Tim Mayopoulos was squashed into a middle seat in coach on his flight to San Francisco, the only one available when he booked that afternoon. The Wi-Fi wasn’t working, so he pulled out a notepad to jot down what he would say to employees when he started his new job as chief executive of the failed Silicon Valley Bank the next morning. Around the same time that Sunday evening, Greg Carmichael walked into Signature Bank’s Midtown Manhattan headquarters. The employees on site had just learned the Federal Deposit Insurance Corp. was seizing the bank and booting its chief executive. Carmichael was in charge now. “I walked in, put my briefcase down, and the FDIC asked me if I would address the group,” Carmichael said.
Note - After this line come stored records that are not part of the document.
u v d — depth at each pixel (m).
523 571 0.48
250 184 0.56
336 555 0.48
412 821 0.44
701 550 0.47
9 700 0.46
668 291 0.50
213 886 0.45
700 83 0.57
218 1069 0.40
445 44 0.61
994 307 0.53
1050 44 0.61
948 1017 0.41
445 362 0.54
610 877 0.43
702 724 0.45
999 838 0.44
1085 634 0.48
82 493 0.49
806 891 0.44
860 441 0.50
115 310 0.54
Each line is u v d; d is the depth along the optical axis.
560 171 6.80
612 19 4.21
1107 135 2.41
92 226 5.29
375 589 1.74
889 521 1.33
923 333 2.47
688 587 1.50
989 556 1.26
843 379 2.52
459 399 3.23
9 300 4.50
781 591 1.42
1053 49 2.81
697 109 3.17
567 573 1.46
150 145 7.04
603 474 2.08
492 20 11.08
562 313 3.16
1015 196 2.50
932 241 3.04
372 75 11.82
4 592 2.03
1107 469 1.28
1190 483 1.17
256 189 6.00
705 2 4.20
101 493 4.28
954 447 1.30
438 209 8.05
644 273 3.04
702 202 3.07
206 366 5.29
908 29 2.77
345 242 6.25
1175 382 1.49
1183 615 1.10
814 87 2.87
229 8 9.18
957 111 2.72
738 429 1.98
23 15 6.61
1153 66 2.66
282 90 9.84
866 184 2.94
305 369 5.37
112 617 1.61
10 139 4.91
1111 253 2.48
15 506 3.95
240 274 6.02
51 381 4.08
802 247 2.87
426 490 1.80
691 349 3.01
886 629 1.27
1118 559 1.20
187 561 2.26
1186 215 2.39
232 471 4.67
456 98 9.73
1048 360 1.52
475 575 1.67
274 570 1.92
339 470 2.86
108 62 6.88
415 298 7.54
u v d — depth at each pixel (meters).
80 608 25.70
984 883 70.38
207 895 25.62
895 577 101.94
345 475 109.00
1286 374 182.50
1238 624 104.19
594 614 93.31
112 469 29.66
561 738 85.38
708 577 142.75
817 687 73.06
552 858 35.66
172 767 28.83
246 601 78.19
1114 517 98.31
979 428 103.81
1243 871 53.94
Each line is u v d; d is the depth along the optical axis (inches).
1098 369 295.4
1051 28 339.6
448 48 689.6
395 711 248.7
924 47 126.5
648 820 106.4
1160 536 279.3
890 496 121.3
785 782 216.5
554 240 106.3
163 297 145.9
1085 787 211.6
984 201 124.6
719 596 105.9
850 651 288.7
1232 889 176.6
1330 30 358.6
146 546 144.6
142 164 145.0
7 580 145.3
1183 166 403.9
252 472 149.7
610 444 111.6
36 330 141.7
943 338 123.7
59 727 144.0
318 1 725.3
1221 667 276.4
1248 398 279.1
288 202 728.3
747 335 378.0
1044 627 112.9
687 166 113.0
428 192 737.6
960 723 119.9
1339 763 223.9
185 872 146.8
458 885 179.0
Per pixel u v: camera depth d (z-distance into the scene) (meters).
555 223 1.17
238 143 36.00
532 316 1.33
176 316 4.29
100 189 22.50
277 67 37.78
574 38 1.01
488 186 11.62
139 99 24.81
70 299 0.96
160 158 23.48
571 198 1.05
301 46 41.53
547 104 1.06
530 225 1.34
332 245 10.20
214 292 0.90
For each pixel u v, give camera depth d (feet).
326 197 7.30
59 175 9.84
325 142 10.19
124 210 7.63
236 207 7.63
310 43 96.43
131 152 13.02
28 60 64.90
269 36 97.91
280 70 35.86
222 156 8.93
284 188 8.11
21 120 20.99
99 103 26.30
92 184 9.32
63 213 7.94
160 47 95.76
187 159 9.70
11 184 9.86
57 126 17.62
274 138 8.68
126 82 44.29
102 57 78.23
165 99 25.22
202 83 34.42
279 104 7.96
Both Mayopoulos and Carmichael were called up from an FDIC reserve corps of industry veterans who could parachute in when a bank went down, the Wall Street Journal reported. The group, formed in 2017, came about after the 2008 financial crisis, when the agency had to install one of its own top officials to lead failed IndyMac. For years, no one needed them. That changed the weekend of March 12. To prepare for the moment, the FDIC had screened more than 100 candidates with varied backgrounds — including as CEOs, chief financial officers and chief operating officers — to reflect the roles that might be needed. David Kiddney, who oversees the program, said many of the candidates took part in small group sessions to review the protocols for running bridge banks.